Being Me: Samarra

Samarra Wright grew up fearing she’d get MND - it killed her mother and many of her wider family. Here, the sassy West Coaster reveals how she lives with the disease that might also affect her two children.

Samarra Wright-Scott was born into a family with a disease that takes control. Motor neurone disease (MND) claims the use of muscles and slowly takes the lives of people with the genetic condition.

36-year-old mum of two Samarra, describes it as; “sharing your body with a monster of a house guest that will not leave.”

When pregnant with her second child, Samarra found out her mother was a carrier of MND, which meant Samarra was likely to have it too.

Samarra petting her horses head.
Motor Neuron Disease (MND) is a debilitating chronic condition that is inheritable.

She received the unwanted diagnosis late last year, “I knew it could strike me one day maybe in my fifties and I thought that wouldn’t be so bad, so being told you’re gonna die early at a younger age is pretty brutal,” she is now one of three people in her family who currently has MND.

Health professionals came to the resolution in late 2017 after Samarra reported her leg  twitching, “I thought maybe I’ve strained something in the gym, and I started limping.” But it turned out to be MND, “after the diagnosis I cried and cried and I was just angry screaming, because I had so many plans for my life.”

Her husband, Matt, says it was quite jarring to discover his wife had the disease, “Samarra used to joke about it, so it was quite a shock and I didn’t want to believe it at first, I just wanted to believe she had a dodgy hip.”

Samarra and her husband walking the dog.
Samarra is supported by her husband, and daughter.

Since the diagnosis her life has changed from being very active as a personal trainer and boxing coach, “when it strikes it basically turns your good neurons into bad neurons and kills them, mine started in my hip but eventually it will shut down the muscles around your lungs so you won’t be able to breathe.

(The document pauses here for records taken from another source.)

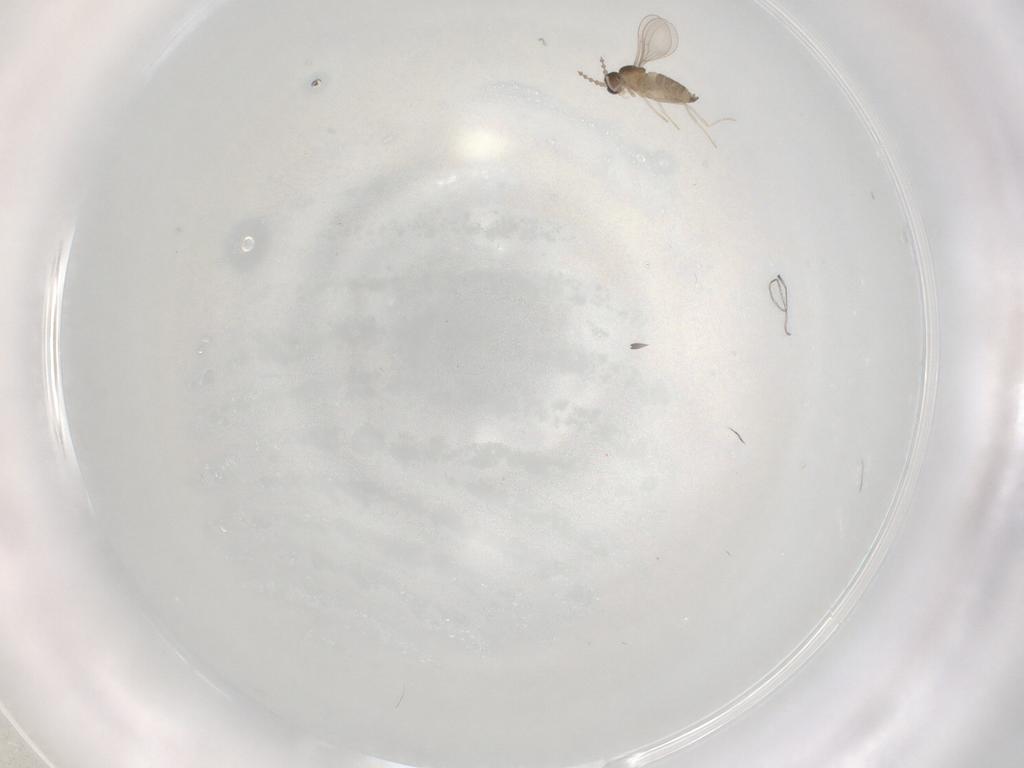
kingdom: Animalia
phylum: Arthropoda
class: Insecta
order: Diptera
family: Cecidomyiidae
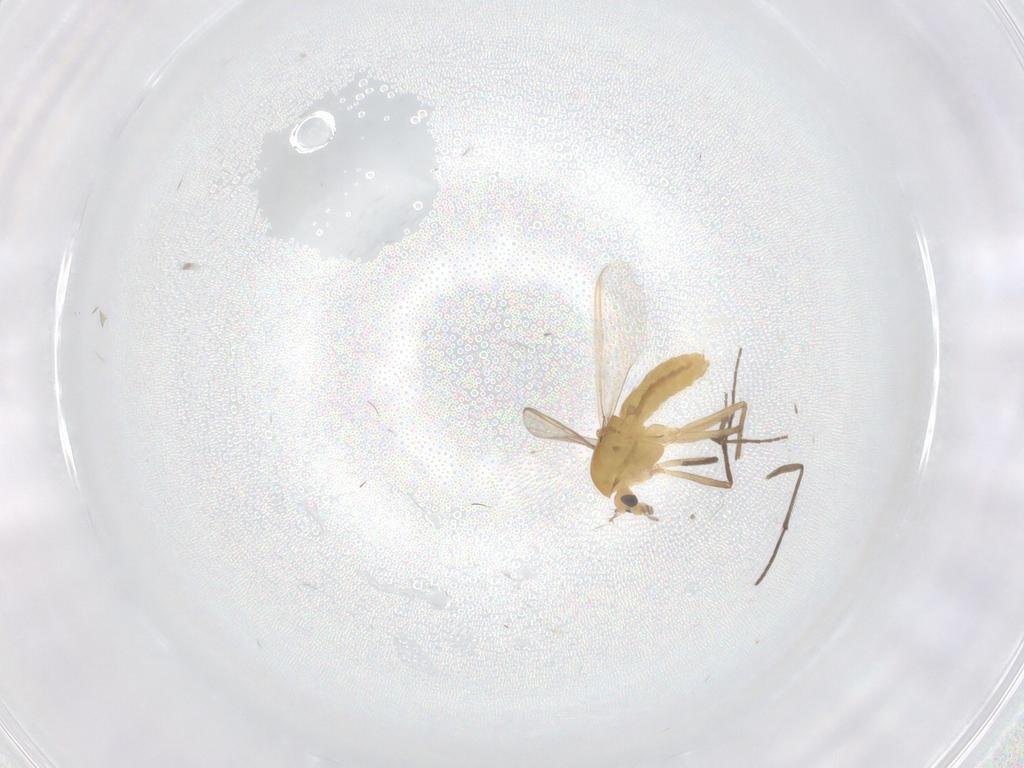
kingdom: Animalia
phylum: Arthropoda
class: Insecta
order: Diptera
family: Chironomidae
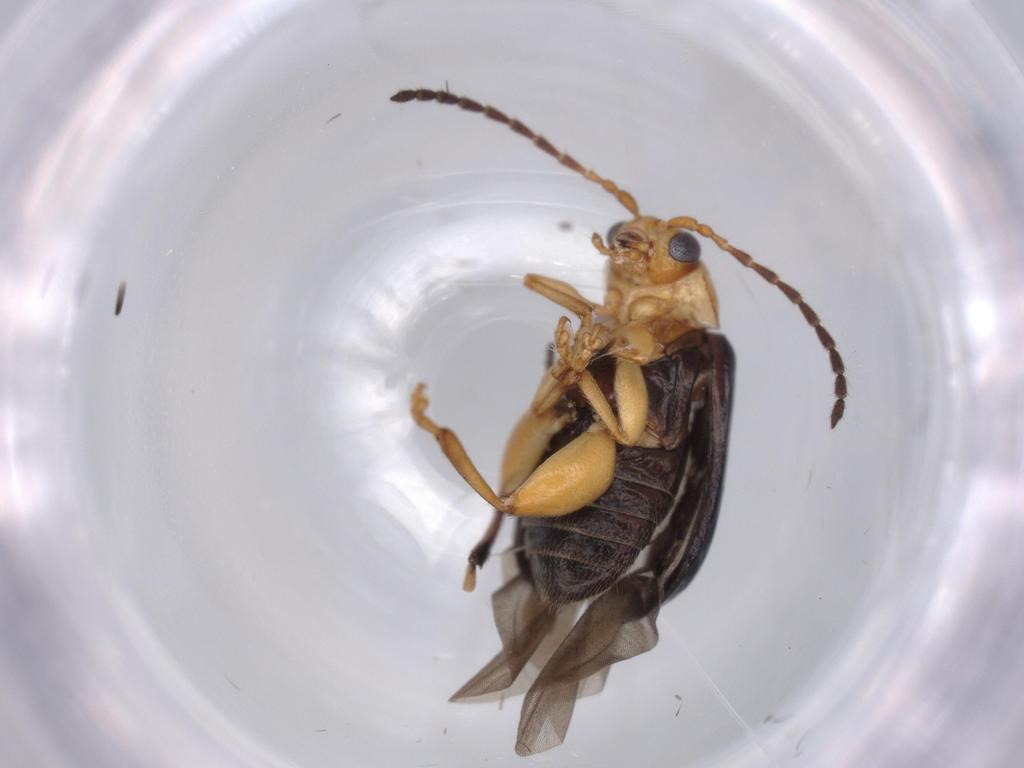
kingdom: Animalia
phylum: Arthropoda
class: Insecta
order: Coleoptera
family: Chrysomelidae
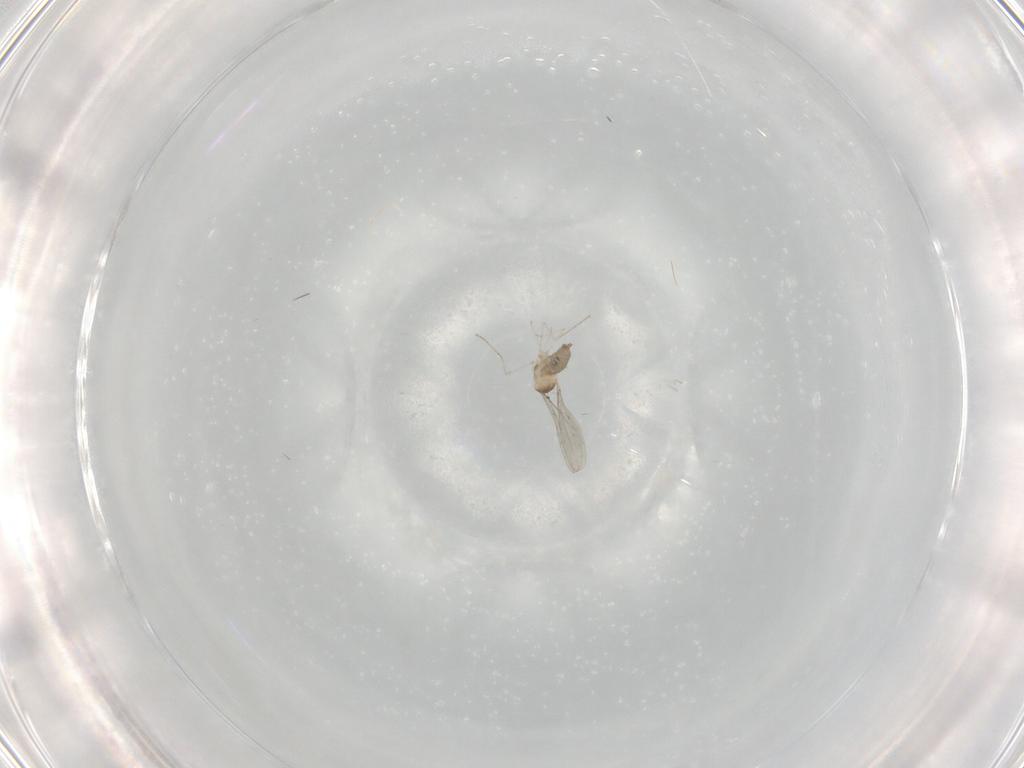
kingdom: Animalia
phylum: Arthropoda
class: Insecta
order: Diptera
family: Cecidomyiidae
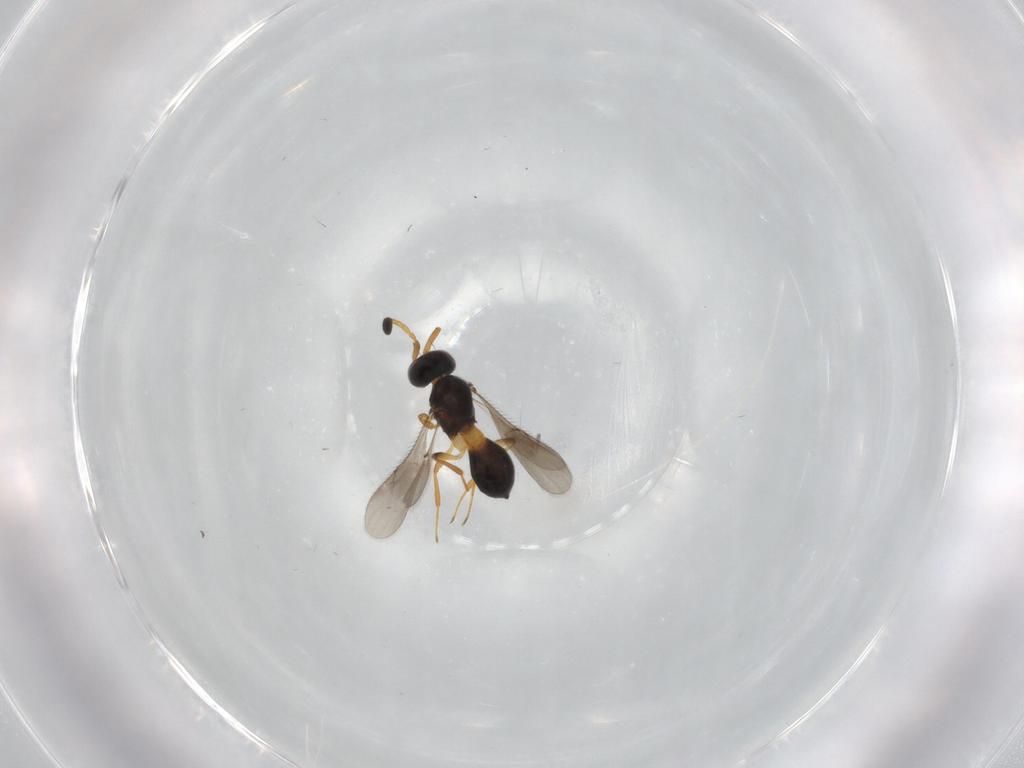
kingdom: Animalia
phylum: Arthropoda
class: Insecta
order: Hymenoptera
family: Scelionidae
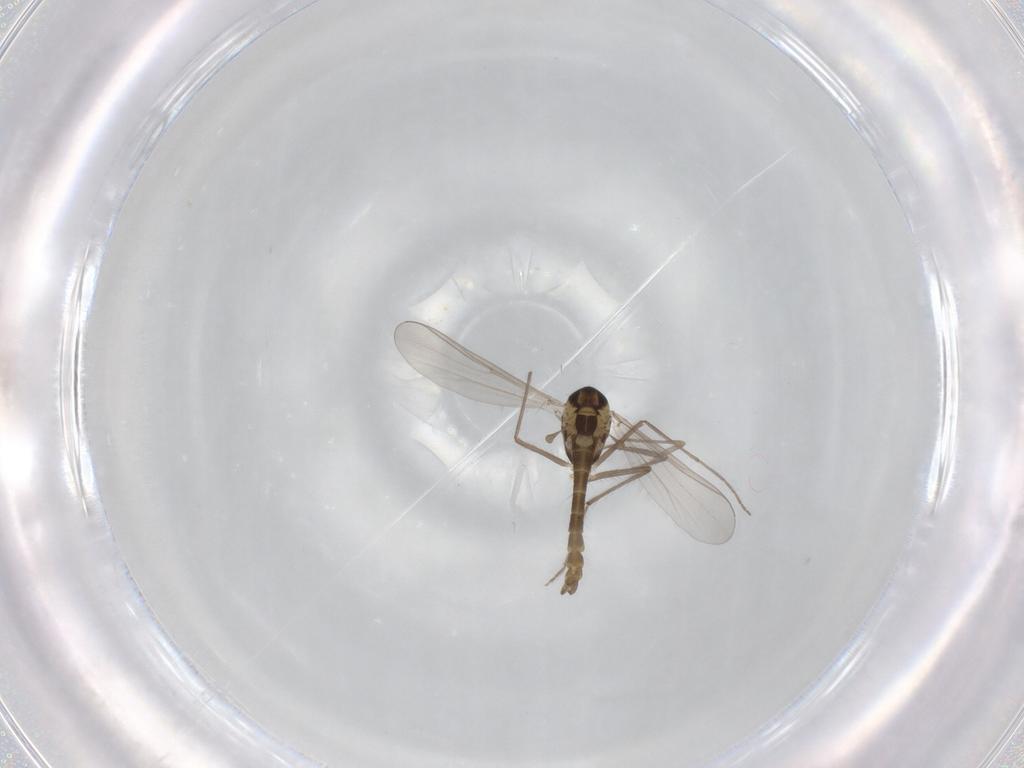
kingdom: Animalia
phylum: Arthropoda
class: Insecta
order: Diptera
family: Chironomidae
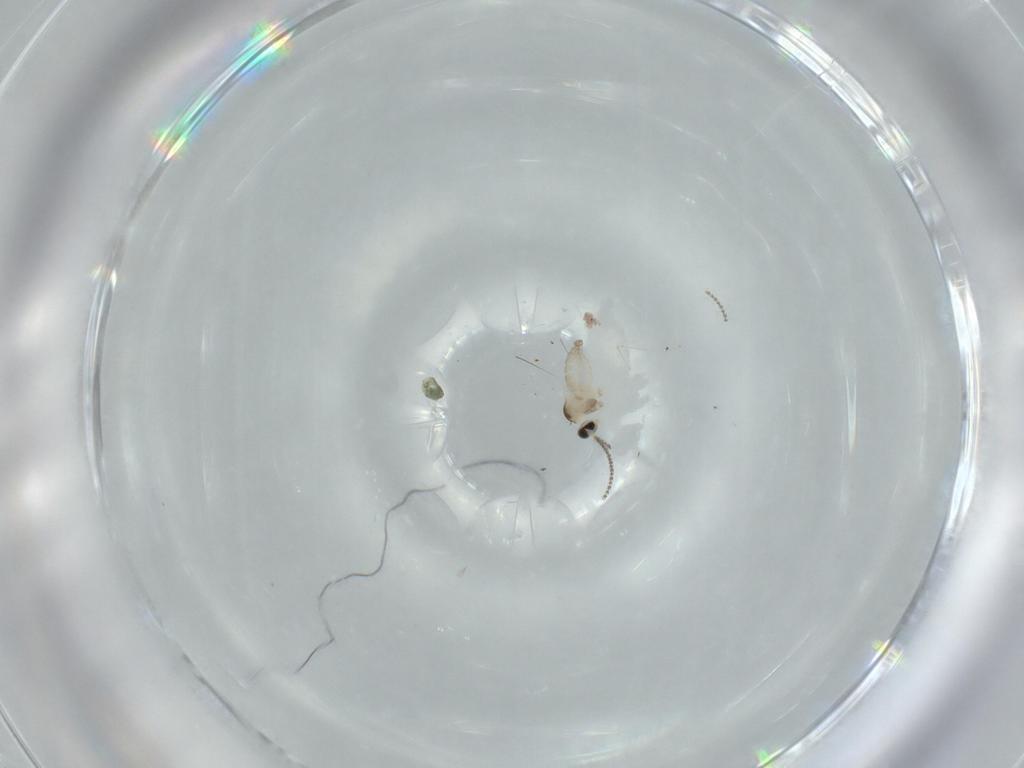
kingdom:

There’s nothing anyone can do.”

Life with MND is very different, “you’ve gotta be really careful you don’t fall over and hurt yourself, you fall really fast and you can’t always break that fall like you used to.” 

Matt also has had to adapt and admits it is scary, “fear is always in the background, I fear for me and the kids and how we’re gonna cope without her, I fear for her.”


Samarra watching her daughter cook in the kitchen.
Samarras' 16 year old daughter feels a lot of pressure.


Samarra’s 16 year-old daughter Kaytee says she feels a lot of pressure but she's looking on the bright side, "She's taught us to live in the moment, because there's not going to be a lot of those moments in the future." 

14 year-old Jimmy is very keen on his sports but Samarra says, “both of my kids have definitely had to grow up quite fast, since I’ve been sick my son has learned how to cook and now he’ll do washing.” 

Samarra is relentlessly positive and has not given up her independence; “I’ve seen the bubbliest people get it [MND] and hide away in their room and I thought I don’t wanna be that person I’ve got a family and a ship to run.”


Samarra teaching people horse riding.
Samarra keeps her passion alive through teaching.


She dedicates a lot of her time to coaching at the local pony club, teaching the younger generation how to ride confidently and says, “it’s my happy place.”

Living in Hokitika, Samarra identifies herself as a ‘coaster,’ “someone who loves their home and is known for their kindness, I had my whole community pull together to help me fundraise for my [disabled] bathroom.”


“I have to be strong for the children, it’s a hell of a disease, if only we could get to the bottom of it it would be amazing.”


Raeoni Wright is Samarra’s Nan and she helps out with the family, she has nursed many branches of the family through MND, “I have to be strong for the children, it’s a hell of a disease, if only we could get to the bottom of it it would be amazing.”

Samarra wants people to get a genetic test to identify whether they have it and improve awareness. The goal is to notify the government of the problem so they know how many people are affected. Both her children have agreed to get tested once they turn 18.

While she does not know how much time she has left with her family she realises, “time and family and everything you love is so precious and we just take so much for granted, but you’ve gotta make the most of it.”